Down the ramp with a big splash

It’s been a long time coming (in fact the bulk of the work was completed nearly a year ago), but the new Computers Unlimited website is finally live. Among the fresh features is a special offers page for toner, printer ribbons and ink cartridges, a printer consumable search and even a blog.

The website has been written using my e-commerce system, called TwistShop for reasons which shall become clear soon. Eventually I hope to offer this as an easily-deployed application to my clients, along with my content management system TwistCMS and the projectGenie project management system. The fact that these three cornerstones of my website development services have been built for real websites doing real business, not just on a whim, means that when someone approaches me to help them get the best from the web I have the tools available to do so.

So, if you’re looking for Brother toner and ink, Panasonic printer ribbons or Xerox fax supplies you now know where to go.

Securely storing passwords

I’ve been doing a bit of reading lately about the correct way to store passwords, normally in a database. Obviously keeping passwords in plain text (i.e. no encryption) is A Bad Thing for obvious reasons. We’ve all done it at some point, but now is the time to stop.

The secret to getting over the “dunce” level of securing passwords is to use more than just a hash of a password, and instead throw a little salt into the recipe. A salt is basically an extra ingredient that mixes up your hashes and makes them bitter to crackers. Am I taking the analogy too far? Yes, yes I am.

So, I suggest the following (this is in PHP):

md5(md5("password") . "password");

Why? Well, it’s really easy to understand and implement. It means you don’t have to store the salt for your hashes anywhere – the password generates it’s own. Plus every salt is different. Plus it’s a constant length.

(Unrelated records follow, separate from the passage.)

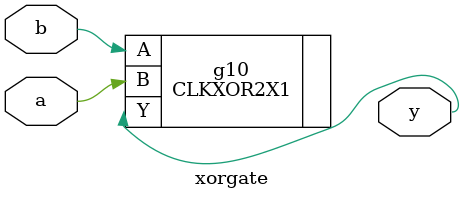
<source format=v>


// Verification Directory fv/xorgate 

module xorgate(a, b, y);
  input a, b;
  output y;
  wire a, b;
  wire y;
  CLKXOR2X1 g10(.A (b), .B (a), .Y (y));
endmodule


</source>
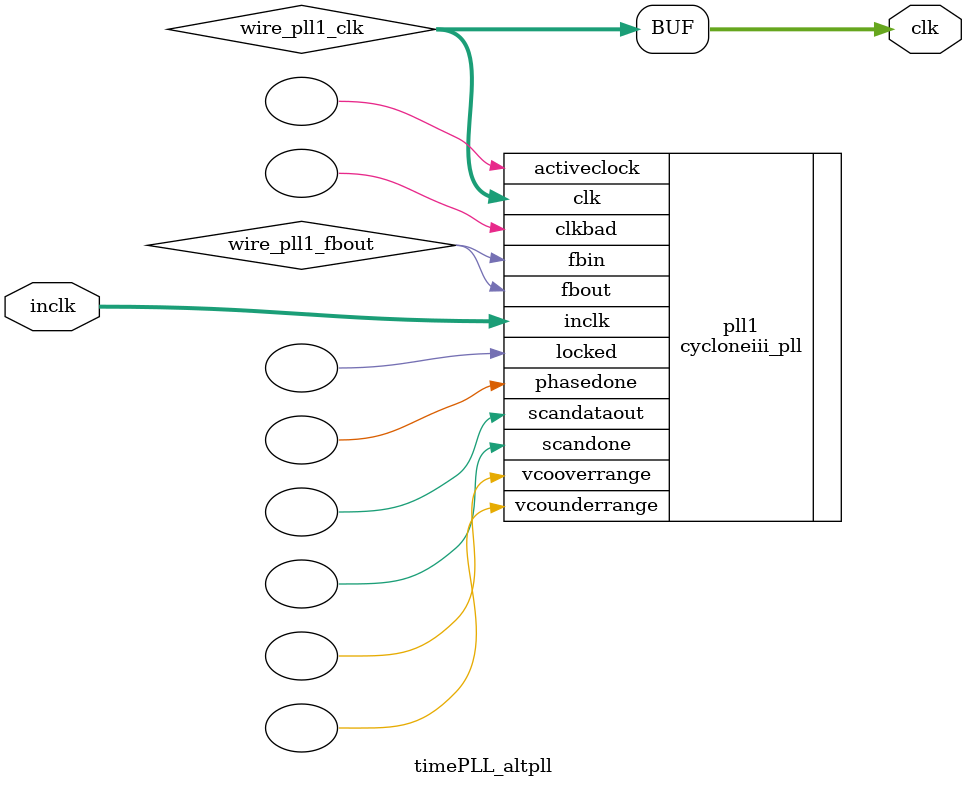
<source format=v>






//synthesis_resources = cycloneiii_pll 1 
//synopsys translate_off
`timescale 1 ps / 1 ps
//synopsys translate_on
module  timePLL_altpll
	( 
	clk,
	inclk) /* synthesis synthesis_clearbox=1 */;
	output   [4:0]  clk;
	input   [1:0]  inclk;
`ifndef ALTERA_RESERVED_QIS
// synopsys translate_off
`endif
	tri0   [1:0]  inclk;
`ifndef ALTERA_RESERVED_QIS
// synopsys translate_on
`endif

	wire  [4:0]   wire_pll1_clk;
	wire  wire_pll1_fbout;

	cycloneiii_pll   pll1
	( 
	.activeclock(),
	.clk(wire_pll1_clk),
	.clkbad(),
	.fbin(wire_pll1_fbout),
	.fbout(wire_pll1_fbout),
	.inclk(inclk),
	.locked(),
	.phasedone(),
	.scandataout(),
	.scandone(),
	.vcooverrange(),
	.vcounderrange()
	`ifndef FORMAL_VERIFICATION
	// synopsys translate_off
	`endif
	,
	.areset(1'b0),
	.clkswitch(1'b0),
	.configupdate(1'b0),
	.pfdena(1'b1),
	.phasecounterselect({3{1'b0}}),
	.phasestep(1'b0),
	.phaseupdown(1'b0),
	.scanclk(1'b0),
	.scanclkena(1'b1),
	.scandata(1'b0)
	`ifndef FORMAL_VERIFICATION
	// synopsys translate_on
	`endif
	);
	defparam
		pll1.bandwidth_type = "auto",
		pll1.clk0_divide_by = 10000,
		pll1.clk0_duty_cycle = 50,
		pll1.clk0_multiply_by = 1,
		pll1.clk0_phase_shift = "0",
		pll1.compensate_clock = "clk0",
		pll1.inclk0_input_frequency = 20000,
		pll1.operation_mode = "normal",
		pll1.pll_type = "auto",
		pll1.lpm_type = "cycloneiii_pll";
	assign
		clk = {wire_pll1_clk[4:0]};
endmodule //timePLL_altpll
//VALID FILE

</source>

I’m not pretending it’s the most secure way in the world to store passwords, but for a better-than-average method it’s pretty good. Or I think so, at least. Any comments?

Proto-Proto-Former

Everyone knows I’m a fan of the Prototype JavaScript framework. But even I realise that for a novice getting the best out of it can be a daunting task. So I wrote a simple library called Performer to allow you to use some of the Prototype features without writing a single line of javaScript, instead using CSS rules.

There’s now another way for people to get started with Prototype using Protoscript, a simplified language that gives you lots of nifty features such as fading, drag-and-drop, toggling and much more. It looks good, although it like many JavaScript libraries (except mine, fnar fnar) it doesn’t provide you a way to separate JavaScript from HTML without some extra work. Still, the drag and drop thing is cool.

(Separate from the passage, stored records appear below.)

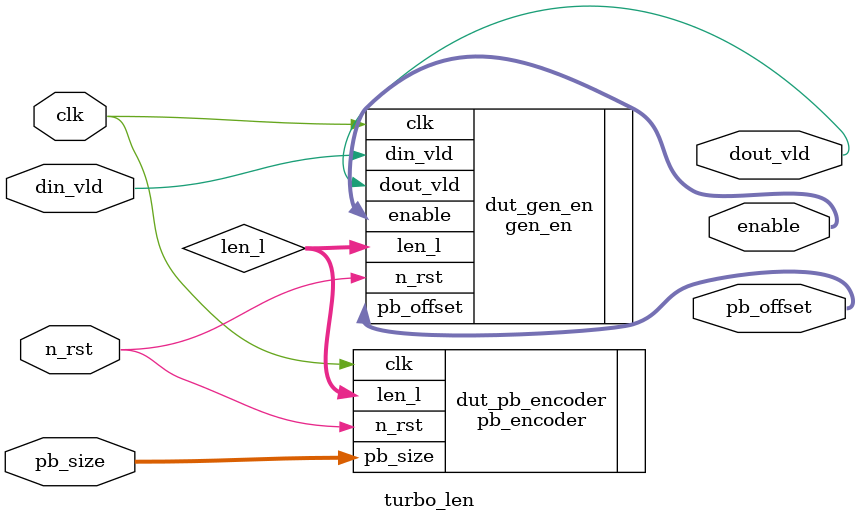
<source format=v>
`timescale 1ps/1ps

module turbo_len (
    input clk,
    input n_rst,
    input din_vld,
    input [1:0] pb_size,
    output [11:0] enable,
    output [11:0] pb_offset,
    output dout_vld
);
    wire [11:0] len_l;

    pb_encoder dut_pb_encoder(
        .clk(clk),
        .n_rst(n_rst),
        .pb_size(pb_size),
        .len_l(len_l)
    );

    gen_en dut_gen_en(
        .clk(clk),
        .n_rst(n_rst),
        .din_vld(din_vld),
        .len_l(len_l),
        .enable(enable),
        .pb_offset(pb_offset),
        .dout_vld(dout_vld)
    );

endmodule
</source>
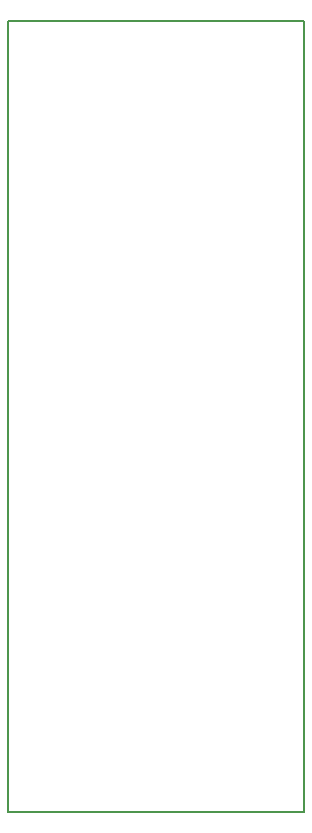
<source format=gbr>
%TF.GenerationSoftware,KiCad,Pcbnew,7.0.6-0*%
%TF.CreationDate,2023-08-27T17:26:56+10:00*%
%TF.ProjectId,PC-SPRINT_SMD,50432d53-5052-4494-9e54-5f534d442e6b,rev?*%
%TF.SameCoordinates,Original*%
%TF.FileFunction,Profile,NP*%
%FSLAX46Y46*%
G04 Gerber Fmt 4.6, Leading zero omitted, Abs format (unit mm)*
G04 Created by KiCad (PCBNEW 7.0.6-0) date 2023-08-27 17:26:56*
%MOMM*%
%LPD*%
G01*
G04 APERTURE LIST*
%TA.AperFunction,Profile*%
%ADD10C,0.150000*%
%TD*%
G04 APERTURE END LIST*
D10*
X100000000Y-117000000D02*
X75000000Y-117000000D01*
X75000000Y-50000000D02*
X100000000Y-50000000D01*
X75000000Y-117000000D02*
X75000000Y-50000000D01*
X100000000Y-50000000D02*
X100000000Y-117000000D01*
M02*

</source>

Unique content for your WordPress blog – automatically

I’m undecided whether to hail this as a breakthrough: the new WordPress Rewriter Plugin. In a nutshell it takes content and using "a thesaurus database of more than 40000 words" will rewrite the content to be completely unique. That supposedly leads to better search engine results, just as duplicate content leads to penalties.

So, will we now have thousands of quick-buck cowboys ripping off articles left , right and centre? Probably, especially as the $9 price tag is more than low enough for people to give it a try.

Apparently it also has a little trick that will increase traffic by a power of 3. Maybe it’s something to do with page titles (they are one of the most important bits of information that a search engine looks at) but they are coy on the matter. One thing I do know – there will be a lot of people trying this plugin.